I’m experiencing an issue where crystal spec completes Parse/Semantic and all Codegen stages (bc+obj/linking/dsymutil), but then completely hangs and doesn’t execute the specs.
This issue consistently happens on macOS / Apple Silicon.
Clearing the cache (rm -rf ~/.cache/crystal) does not fix the issue; it still hangs right after the Codegen/linking stage.
CPU Usage: While hanging, both the crystal spec process and the compiled crystal-run-spec.tmp binary sit at 0.0% CPU (State S+). I think.. this indicates a deadlock or a blocking wait rather than an infinite loop.
You can reproduce this by cloning the OWASP Noir repository and running crystal spec.
Environment:
macOS: Tahoe 26.3
Crystal: 1.19.1
Architecture: Apple Silicon (ARM64)
I suspect this might be a macOS-specific LLVM or spec runner issue, possibly a deadlock when the runner tries to execute the compiled spec binary. Has anyone seen this behavior before, or have any pointers on how to debug this further?
I checked out a previous commit from the commit log and ran the specs and they passed, which indicates something in the code.
I used git bisect to find the offending commit based on which ones will run the specs and it points to this commit. I can’t find anything in that commit that would cause this to happen but, sure enough, the specs run just fine at the parent commit.
I also noticed the issue started exactly at that commit. I focused on the newly added specs for the hang analysis, but I haven’t pinpointed the exact cause yet.
From the sound of it the specs start but the program gets stuck waiting on the event loop: 0% CPU, the SIGINT signal is received and handled, meaning that the program isn’t blocked on a syscall, but for some reason a fiber isn’t being resumed.
You can then run lldb (or gdb or another debugger) to run owasp_spec, interrupt the program and see where it hangs… but it probably won’t tell much: stuck on kevent (or epoll_wait) which is “waiting on the evloop”.
The trace.log file will report everything that happened related to the fiber scheduler and the event loop while the program executes.
Other ideas:
Does it reproduce in a Linux VM? It might an issue on AArch64, rather than macOS.
Does it reproduce with -Dpreview_mt -Dexecution_context to enable execution contexts?
with execution contexts, perf-tools allows to print scheduler/fiber details (and there’s pending work that could print the backtrace of non running fibers).
The functional tests create a NoirRunner that runs tech analyzers concurrently using WaitGroup.wait (analyzer.cr:125). WaitGroup internally uses Fiber.suspend, Crystal::SpinLock, and Atomic, and on Apple Silicon’s kqueue-based event loop it seems the fibers just don’t resume properly when combined.
Main fiber goes straight into evloop.run (blocking=1) and stays there — stuck on kevent for ~4.8s+.

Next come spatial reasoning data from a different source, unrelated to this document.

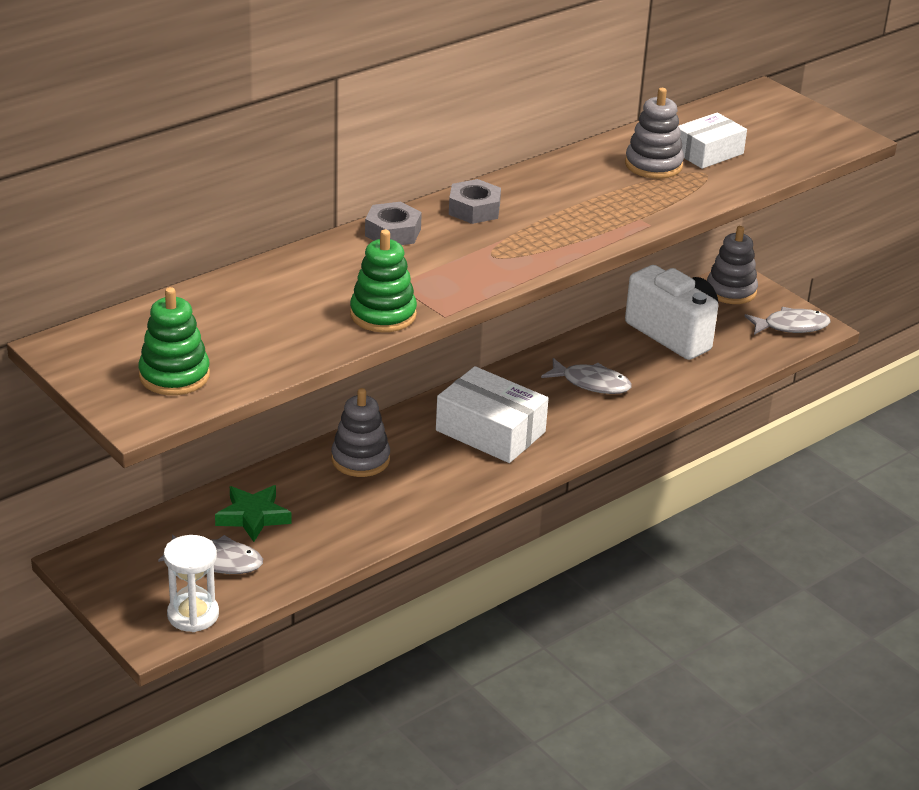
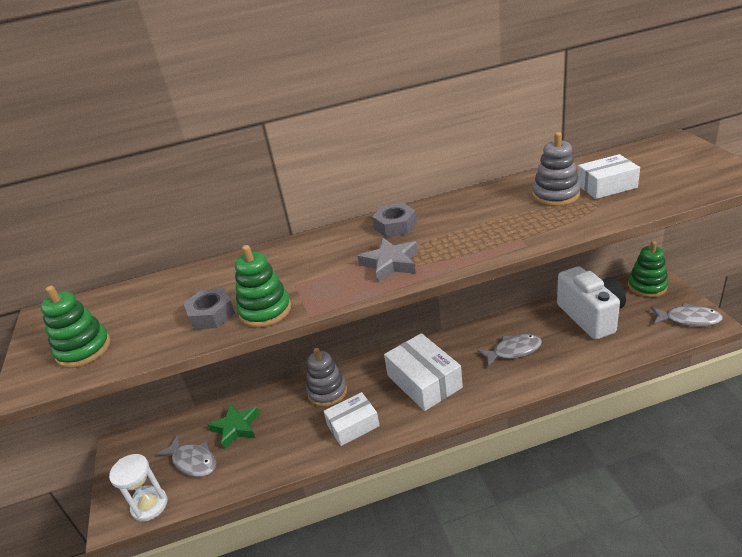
camera: 30 degrees right, 0 degrees up
grey nut [365,202,422,245] -> grey nut moved to [183,288,235,330]
grey fish [541,358,632,394] -> grey fish turned 60 degrees counterclockwise [477,334,542,367]
grey stacking toy [707,226,758,304] -> green stacking toy [628,241,668,297]
none -> white box [323,392,380,446]
none -> grey star [357,238,418,282]

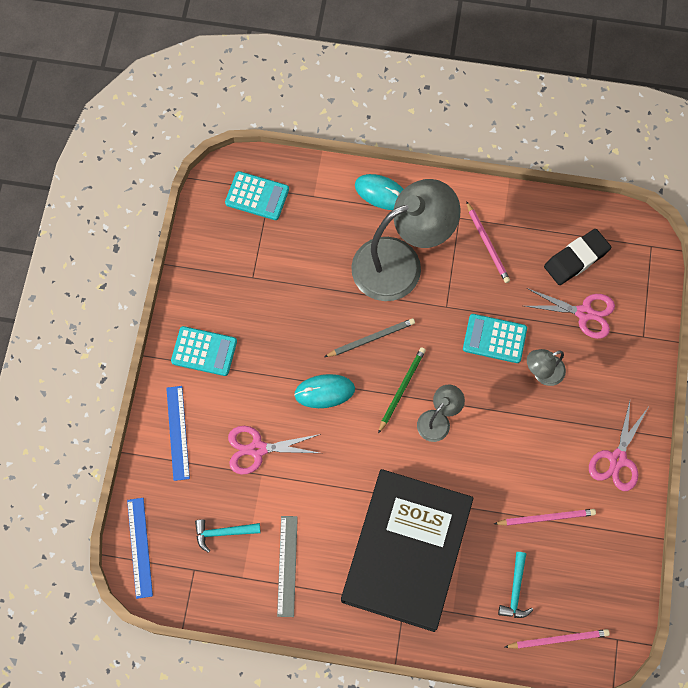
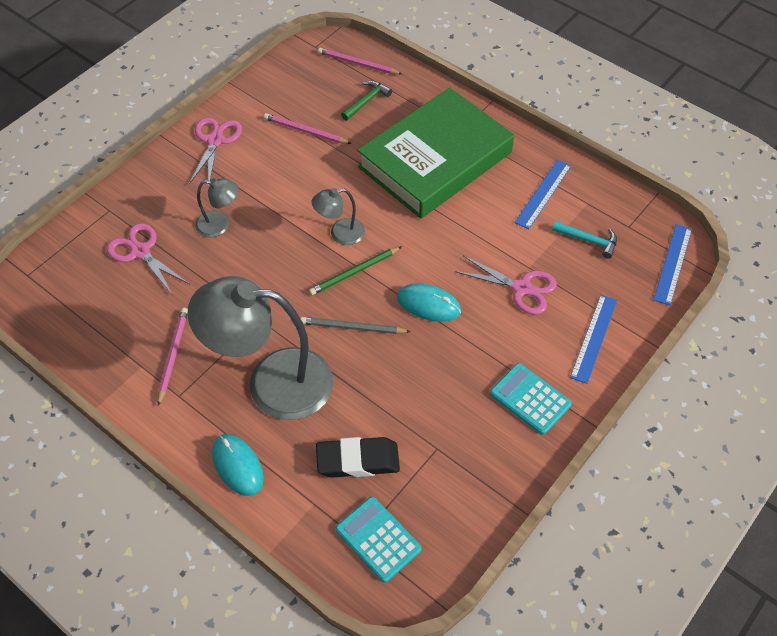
camera: 150 degrees left, 15 degrees down
grey ruler [277,516,298,617] -> blue ruler [514,160,571,229]
black book [341,469,474,632] -> green book [357,87,514,219]
turquoise calculator [463,314,527,363] -> none
turquoise hammer [498,552,533,618] -> green hammer [341,81,392,120]
black eraser [544,229,611,285] -> black eraser moved to [316,437,400,478]
pink scissors [589,401,648,491] -> pink scissors turned 45 degrees counterclockwise [189,117,242,184]

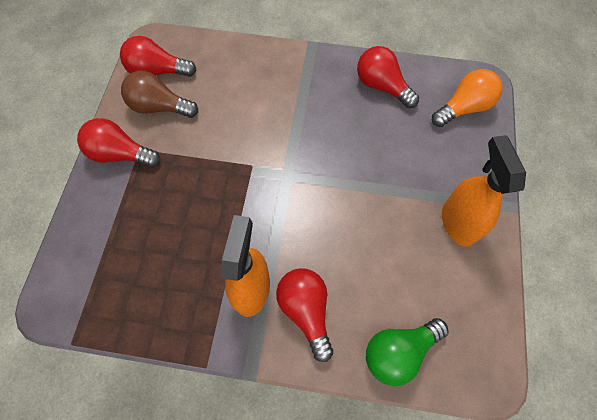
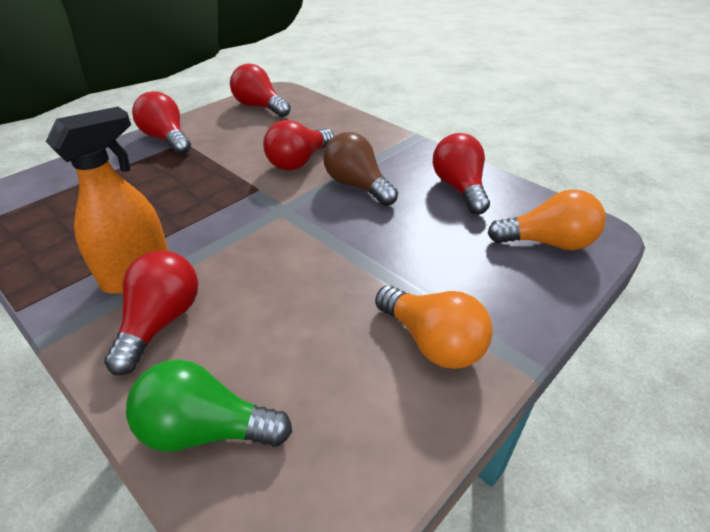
camera: 35 degrees right, 25 degrees down
brown light bulb [121,71,198,118] -> brown light bulb moved to [323,132,398,206]
orange spray bottle [442,135,526,247] -> orange light bulb [375,286,493,369]
none -> red light bulb [263,120,334,170]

Only the stack-pool-collector wakes up occasionally; the spec runner fiber never gets scheduled again.
Trace also showed around 1052 fibers in total when it hangs (way more than when running the dirs separately).
My guess is there’s some interaction between the WaitGroup from http_proxy and the one used in the functional tests, only happens when they get compiled together on Apple Silicon (doesn’t reproduce on Linux, probably epoll vs kqueue difference).
Anyway, that’s what I found so far. Let me know what you think… happy to run more tests if it helps!
Yes, you can’t create a ::WaitGroup type because there’s already one stdlib (for quite some versions now). If it happens to get loaded, then either implemetation is monkey patching the other one, and they conflict. Since it’s a synchronization type, a fiber is almost sure to never resume at some point.
At the very least, the custom implementation should be namespaced as Noir::WaitGroup for example, or the global WaitGroup loaded for older Crystal versions.
What happens if you remove your custom implementation and just use the one from stdlib? It should be a bit more optimized anyway.